We advocate proletariat control over the means of production (but really society as a whole) because production is the dominant force in society and the proletariat are the producers, correct? With that understanding it's only rational that the producers should have the most influence.

If this is correct, and we lived in an agrarian society rather than an industrial society, then wouldn't the farmers be the most deserving of this role, since they would be the dominant force in society? Can't deny that production is significantly less important if your chief concern is simply feeding yourselves.

Could that still be considered a communism, at least until this society has matured enough for production to become the dominant factor?

La Guaneña
12th March 2013, 01:58
The proletariat should rule society because the it is one of the main products of industrial society, and grows with it, instead of being decimated by the development of the productive forces

The proletariat also has no interest in defending private property, as it holds none. That is why the proletariat is the revolutionary class in capitalism, and is the only class who can lead the revolution that brings socialism.

That is the point where I guess that all marxists and most anarchists agree on, and a very important point indeed.

Riveraxis
12th March 2013, 02:01
Yes, absolutely. But in an agrarian society (not an industrial society) isn't that point pretty much mute?
My question was whether or not it would still be considered "communism" if farmers controlled their farms (basically) before production became the dominant factor in society.
It's completely theoretical.

La Guaneña
12th March 2013, 02:50
Yes, absolutely. But in an agrarian society (not an industrial society) isn't that point pretty much mute?
My question was whether or not it would still be considered "communism" if farmers controlled their farms (basically) before production became the dominant factor in society.
It's completely theoretical.

Oh, I see. I thought that the question was about agrarian parts of the current world, blame alcohol.

I guess that this depends from the conditions of your agrarian society, being it theoretical. What does the class structure look like?

Blake's Baby
12th March 2013, 11:01
Yes, absolutely. But in an agrarian society (not an industrial society) isn't that point pretty much mute?...

Do you mean 'moot' (hypothetical, as in abstract debating points at a meeting of trainee lawyers) or do you mean 'mute' (silent, without a voice)?


...
My question was whether or not it would still be considered "communism" if farmers controlled their farms (basically) before production became the dominant factor in society.
It's completely theoretical.

No, it would be the beginnings of capitalism. Except there's never been a time when 'production' wasn't the 'dominant factor'. Otherwise we'd all have died of starvation.

Farmers owning farms has nothing to do with communism. Agricultural workers expropriating their landlords might have something to do with communism if the agriculatural workers then farmed them collectively.

▶ _Work instruction_
Edit the stretch of the forum thread from "I guess that this" through "died of starvation." so that "starvation" reads "hunger", and give the revised passage. The items have no connection to the forum thread.

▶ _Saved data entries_
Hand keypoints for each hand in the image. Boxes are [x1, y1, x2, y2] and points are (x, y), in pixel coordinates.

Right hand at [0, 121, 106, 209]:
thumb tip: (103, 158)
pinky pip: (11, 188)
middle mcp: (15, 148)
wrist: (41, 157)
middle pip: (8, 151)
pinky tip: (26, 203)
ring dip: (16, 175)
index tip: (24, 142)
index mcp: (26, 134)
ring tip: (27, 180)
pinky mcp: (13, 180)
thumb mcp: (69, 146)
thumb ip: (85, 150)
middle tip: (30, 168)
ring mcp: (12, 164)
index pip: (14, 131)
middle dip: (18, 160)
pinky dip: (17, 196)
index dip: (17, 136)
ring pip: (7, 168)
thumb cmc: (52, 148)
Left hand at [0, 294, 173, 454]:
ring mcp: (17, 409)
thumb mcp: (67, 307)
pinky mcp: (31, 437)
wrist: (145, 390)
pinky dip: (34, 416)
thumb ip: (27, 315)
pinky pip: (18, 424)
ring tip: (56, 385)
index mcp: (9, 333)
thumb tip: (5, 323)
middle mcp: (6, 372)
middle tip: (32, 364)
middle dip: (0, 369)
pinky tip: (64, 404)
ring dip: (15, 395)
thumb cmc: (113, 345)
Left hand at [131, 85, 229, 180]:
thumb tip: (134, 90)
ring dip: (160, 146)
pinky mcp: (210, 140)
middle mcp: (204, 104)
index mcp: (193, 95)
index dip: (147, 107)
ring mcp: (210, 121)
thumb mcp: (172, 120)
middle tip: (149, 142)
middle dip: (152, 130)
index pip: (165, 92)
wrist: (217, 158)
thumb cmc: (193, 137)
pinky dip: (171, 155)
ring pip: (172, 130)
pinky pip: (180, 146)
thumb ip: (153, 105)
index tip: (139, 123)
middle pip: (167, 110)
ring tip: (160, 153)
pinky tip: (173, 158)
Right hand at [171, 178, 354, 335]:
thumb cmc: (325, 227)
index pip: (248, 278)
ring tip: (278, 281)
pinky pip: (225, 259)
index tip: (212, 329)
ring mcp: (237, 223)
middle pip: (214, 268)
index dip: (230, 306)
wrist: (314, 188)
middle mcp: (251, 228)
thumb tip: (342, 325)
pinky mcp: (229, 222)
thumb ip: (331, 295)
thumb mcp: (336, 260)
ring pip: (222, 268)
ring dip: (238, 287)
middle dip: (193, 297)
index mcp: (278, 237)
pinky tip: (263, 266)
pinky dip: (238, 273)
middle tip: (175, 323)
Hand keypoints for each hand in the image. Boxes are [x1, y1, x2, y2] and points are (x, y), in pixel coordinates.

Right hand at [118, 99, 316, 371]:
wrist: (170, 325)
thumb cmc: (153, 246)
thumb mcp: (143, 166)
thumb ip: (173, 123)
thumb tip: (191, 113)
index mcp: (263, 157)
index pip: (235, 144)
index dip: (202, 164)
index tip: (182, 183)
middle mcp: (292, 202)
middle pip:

---

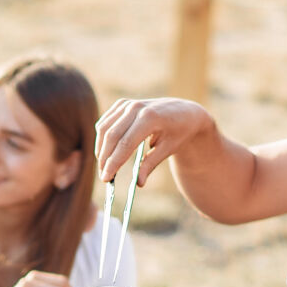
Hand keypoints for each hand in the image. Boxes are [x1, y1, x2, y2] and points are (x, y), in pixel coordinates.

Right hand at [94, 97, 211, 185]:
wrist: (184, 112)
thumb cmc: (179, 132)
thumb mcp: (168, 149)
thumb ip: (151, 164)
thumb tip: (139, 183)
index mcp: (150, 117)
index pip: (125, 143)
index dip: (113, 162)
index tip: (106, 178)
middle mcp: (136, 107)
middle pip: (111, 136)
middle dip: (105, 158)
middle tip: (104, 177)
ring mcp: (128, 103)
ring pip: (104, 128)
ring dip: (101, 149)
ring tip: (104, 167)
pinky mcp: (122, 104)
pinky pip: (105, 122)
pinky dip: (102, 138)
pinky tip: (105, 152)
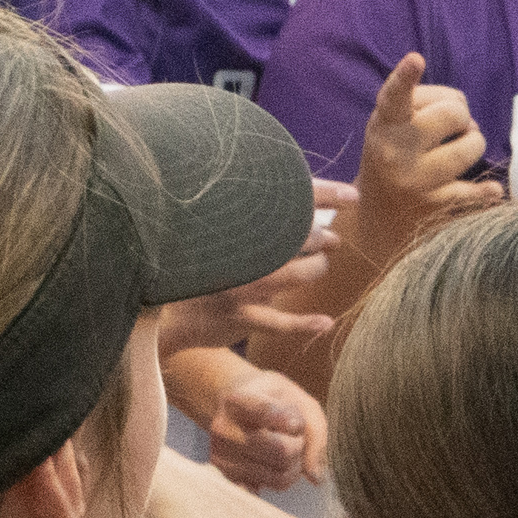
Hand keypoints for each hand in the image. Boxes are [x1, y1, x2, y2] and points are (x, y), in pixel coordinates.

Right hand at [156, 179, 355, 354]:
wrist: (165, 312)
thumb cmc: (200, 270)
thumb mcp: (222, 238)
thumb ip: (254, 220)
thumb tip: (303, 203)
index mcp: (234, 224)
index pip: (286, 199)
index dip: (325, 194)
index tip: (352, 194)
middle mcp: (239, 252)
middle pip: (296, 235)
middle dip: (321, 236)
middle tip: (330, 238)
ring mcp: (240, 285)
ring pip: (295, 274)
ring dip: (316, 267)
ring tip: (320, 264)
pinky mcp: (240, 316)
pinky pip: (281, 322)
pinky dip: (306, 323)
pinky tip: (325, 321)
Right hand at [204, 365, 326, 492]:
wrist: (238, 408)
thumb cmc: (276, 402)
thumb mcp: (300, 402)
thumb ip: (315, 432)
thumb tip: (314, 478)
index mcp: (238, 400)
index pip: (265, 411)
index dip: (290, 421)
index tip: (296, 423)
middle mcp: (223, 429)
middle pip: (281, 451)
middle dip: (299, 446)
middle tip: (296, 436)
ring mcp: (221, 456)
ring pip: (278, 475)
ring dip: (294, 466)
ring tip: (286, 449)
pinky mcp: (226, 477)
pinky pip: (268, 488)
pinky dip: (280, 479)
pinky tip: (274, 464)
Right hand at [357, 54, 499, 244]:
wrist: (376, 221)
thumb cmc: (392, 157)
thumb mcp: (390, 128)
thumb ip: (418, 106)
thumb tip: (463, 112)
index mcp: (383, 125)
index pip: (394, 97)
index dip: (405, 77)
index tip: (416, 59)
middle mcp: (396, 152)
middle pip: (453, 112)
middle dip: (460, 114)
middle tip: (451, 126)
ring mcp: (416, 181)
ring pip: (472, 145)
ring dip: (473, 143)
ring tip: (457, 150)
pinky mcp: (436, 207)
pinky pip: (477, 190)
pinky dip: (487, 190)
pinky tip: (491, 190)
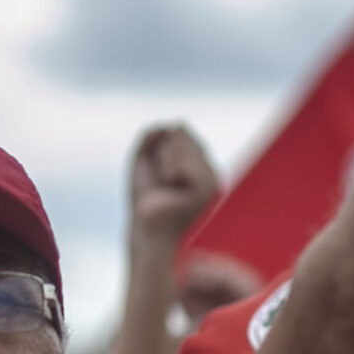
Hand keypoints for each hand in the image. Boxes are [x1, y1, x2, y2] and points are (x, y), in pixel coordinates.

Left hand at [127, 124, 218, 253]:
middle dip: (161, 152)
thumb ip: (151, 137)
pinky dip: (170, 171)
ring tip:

▶ _Reply_
I guess that this depends from the conditions of your agrarian society, being it theoretical. What does the class structure look like?

Blake's Baby
12th March 2013, 11:01
Yes, absolutely. But in an agrarian society (not an industrial society) isn't that point pretty much mute?...

Do you mean 'moot' (hypothetical, as in abstract debating points at a meeting of trainee lawyers) or do you mean 'mute' (silent, without a voice)?


...
My question was whether or not it would still be considered "communism" if farmers controlled their farms (basically) before production became the dominant factor in society.
It's completely theoretical.

No, it would be the beginnings of capitalism. Except there's never been a time when 'production' wasn't the 'dominant factor'. Otherwise we'd all have died of hunger.